Addressing the Senate Economics Legislation Committee today, APRA Chairman Wayne Byres explained that the Authority’s work in recent months has been revolved around the resilience of Australia’s financial system in the wake of a challenging disaster season.

Since November, extreme weather events in the form of bushfires, storms, hail and floods have severely impacted homes, businesses and communities across Australia, with the threat of a major COVID-19 outbreak now also looming.

“Insurance is critical to the recovery effort, and one important role played by APRA is making sure that the insurance sector has the financial wherewithal to cover insured losses,” Byres said in a statement to the Committee.

“In doing so, we have been particularly focussed on the adequacy of insurers’ own reinsurance arrangements, given international reinsurance provides critical insurance capacity for the Australian market.”

The APRA considers the re/insurance sector well-placed to absorb the estimated $5 billion losses from recent disasters, due to its capital strength and liquidity.

“The insurance industry’s ability to respond to the recent disasters highlights the importance of the work APRA undertakes in relatively benign times to build and maintain strength in the financial system,” Byres noted.

However, he added the summer’s events will undoubtedly have an impact on the price and availability of insurance coverage going forward.

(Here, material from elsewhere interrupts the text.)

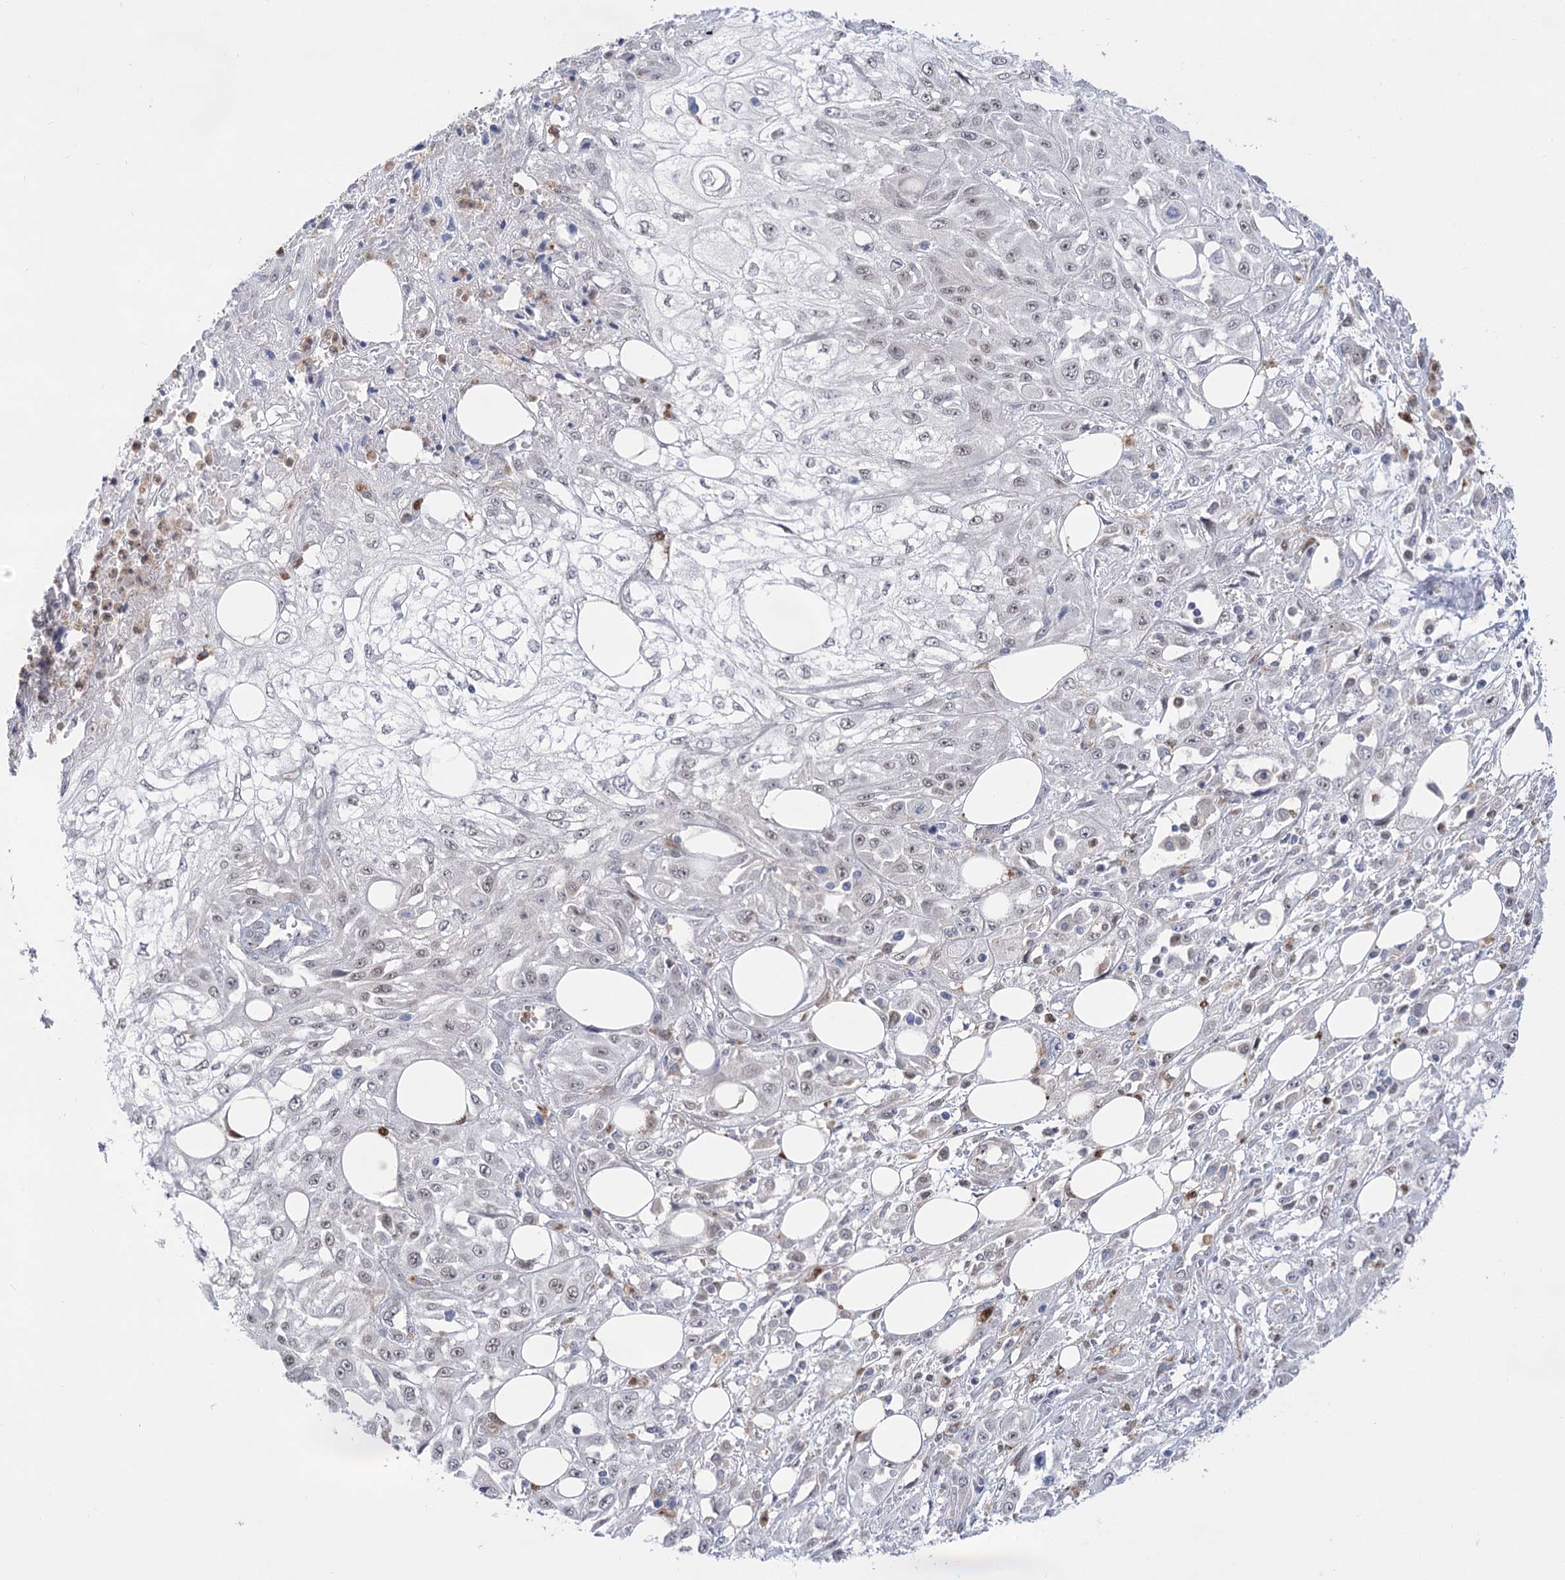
{"staining": {"intensity": "weak", "quantity": "<25%", "location": "nuclear"}, "tissue": "skin cancer", "cell_type": "Tumor cells", "image_type": "cancer", "snomed": [{"axis": "morphology", "description": "Squamous cell carcinoma, NOS"}, {"axis": "morphology", "description": "Squamous cell carcinoma, metastatic, NOS"}, {"axis": "topography", "description": "Skin"}, {"axis": "topography", "description": "Lymph node"}], "caption": "The image shows no staining of tumor cells in squamous cell carcinoma (skin).", "gene": "SIAE", "patient": {"sex": "male", "age": 75}}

In terms of the coronavirus spread and its potential impact on the Australian financial system, the APRA has initiated its own crisis management arrangements and has been engaging with institutions to understand how the virus might affect their operational ability.

Additionally, it has been assessing the potential for any specific or broader economic impacts to affect the Australian financial system, particularly given recent volatility and stress in global financial markets.

At this point, the regulator believes core financial institutions are alert to the risks and have initiated comprehensive contingency plans.

It added that the financial system is also well-positioned to handle short-term volatility in financial markets, but that navigating any period of extended stress could prove more challenging.